As I wrote earlier, the story ends on a note of hope, but also on a note of irresolution — a typical strategy for Japanese Serious Literature. This, however, works in Tsumura’s case: The story captures a snapshot of its characters at a certain moment, with only bare hints of what comes before or after. These hints, however, are carefully chosen, highly suggestive, and aesthetically rich.
But “Potosuraimu no fune” significantly differs from the typical A-Prize story in other ways. The plot is more linear than most, with fewer flashbacks and far more plot events. In fact, this story offers a variety of novelistic pleasures we don’t always expect to find in Japanese fiction — vividly realized secondary characters and carefully constructed scenes — as well as pleasures we do expect to find there — delicately modulated moods and intriguingly open-ended use of poetic motifs. In fact, this the best written Akutagawa story in some years. All the way through, you feel as if you’re in the hands of a master writer of fiction, somebody who knows precisely what she’s doing.

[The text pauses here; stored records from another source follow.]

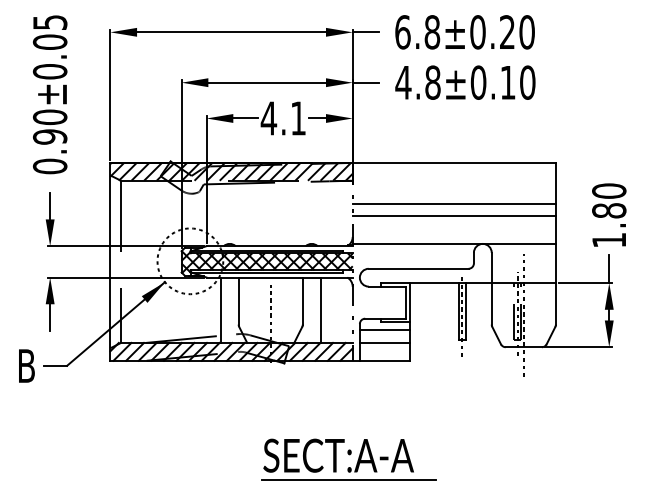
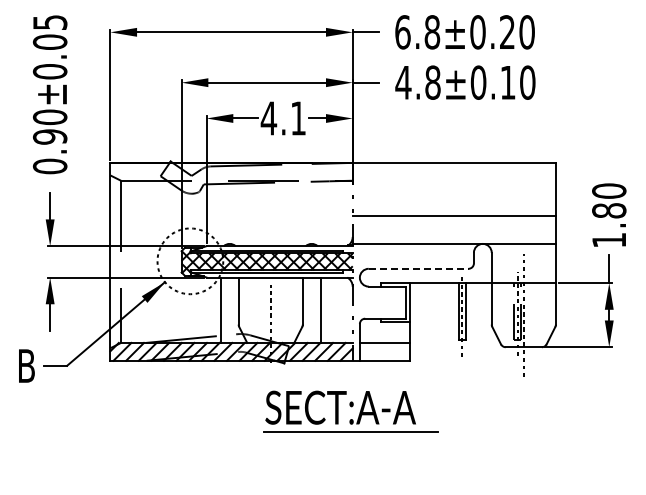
hatch at (231, 171): present -> none
line at (453, 204): present -> none
line at (418, 268): solid -> dashed
line at (384, 330): present -> none
part at (348, 459) position: (348, 459) -> (350, 411)
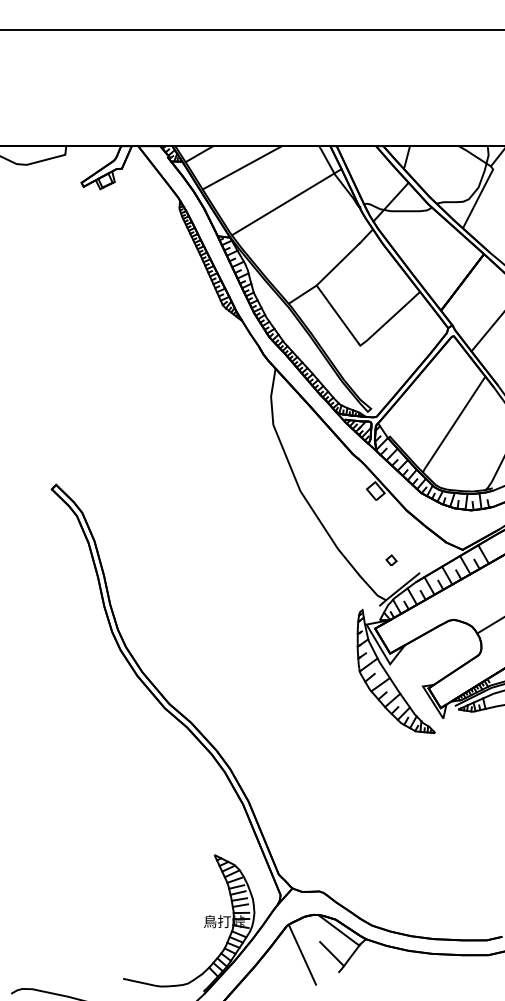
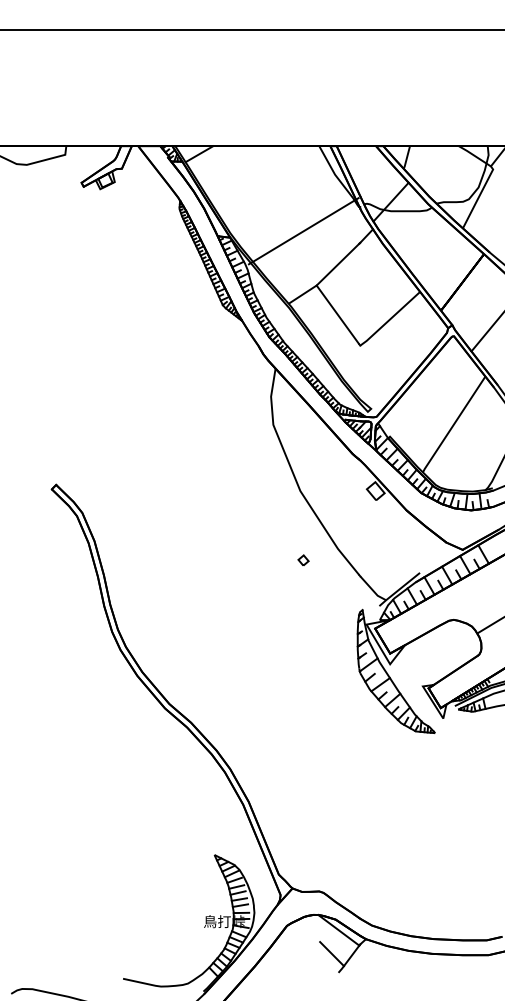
line at (241, 167): present -> none
line at (286, 202) position: (286, 202) -> (303, 231)
part at (391, 559) position: (391, 559) -> (303, 559)
line at (302, 954): present -> none
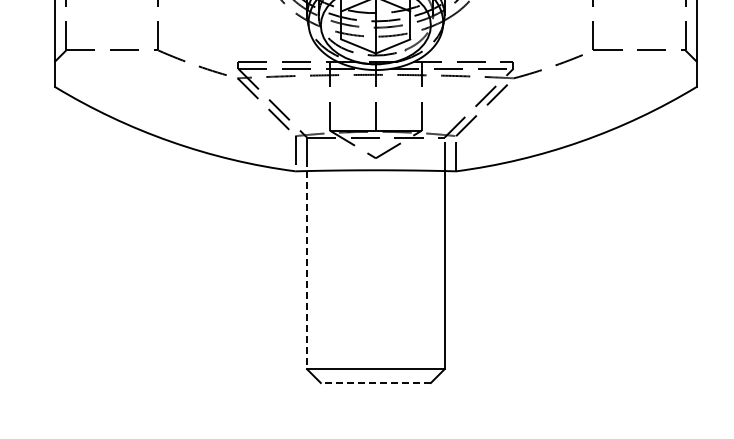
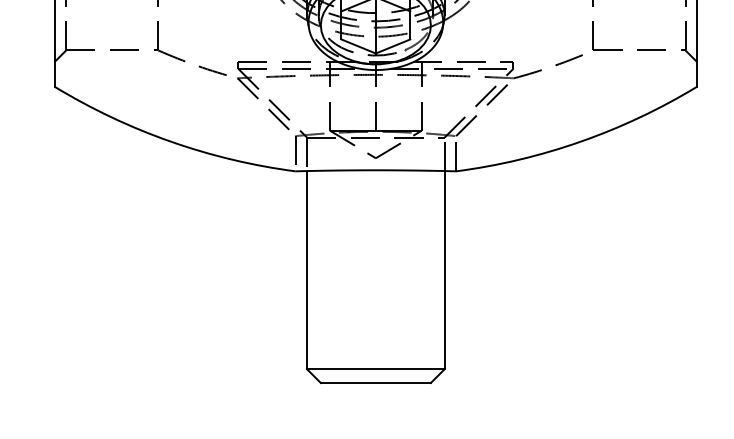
line at (307, 270): dashed -> solid
line at (375, 382): dashed -> solid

The omake story in the volume, “Jûnigatsu no madobe 十二月の窓辺” (At the Window in December), is quite complementary. It’s about a woman named Tsugawa working in a company for a difficult boss, and how she decides to quit. There’s no formal connection with “Potosuraimu,” but we might as well be reading about how Nagase ended up where she is in that story.
Like “Potosuraimu,” “Junigatsu no madobe” is third-person, long on plot, and short on flashbacks, with several neatly suggested characters (almost all of them female). It feels very timely, given the renewed interest so-called popular culture has taken in the last few years in exploring the work environment — particularly from a female point of view and often with an eye toward revealing the bullying and abuses that take place there. Think Haken no hinkaku and Hatarakiman.
“Junigatsu no madobe” is closer to the former than the latter, with none of the suck-it-up-it’s-good-for-ya of Hatarakiman. Rather, it’s a gripping exploration of the bruised psyche of a bullied employee. What does it do to her? What does she do about it? The focus is always so tight on Tsugawa that we never get any distancing perspective. We don’t know, for example, if she’s really incompetent at her job, or if her boss is really unreasonable, or both; we only know how it makes Tsugawa feel to have to face this situation day after day. It gets claustrophobic; it gets painful. That’s the point.
As with “Potosuraimu,” Tsumura gets her point across through carefully constructed scenes and a plot that features far more suspense than you might have thought proper in junbungaku. There’s a subplot about a series of assaults taking place in the area around Tsugawa’s office, and while the story never quite turns into a mystery, the violence in the background serves nicely to enhance the depressed, desperate mood of the story.
The piece is ostensibly about women in the workplace: Tsugawa’s a would-be career woman, and her boss, the bully, is a woman too — real Devil Wears Prada stuff. But really, this story is universal, just like Haken no hinkaku and Hatarakiman. Men have to put up with their psyches being systematically crushed by the company hierarchy, too. Maybe it just takes a fresh perspective to see it.
Both stories make a strong case overall that Tsumura’s one to watch.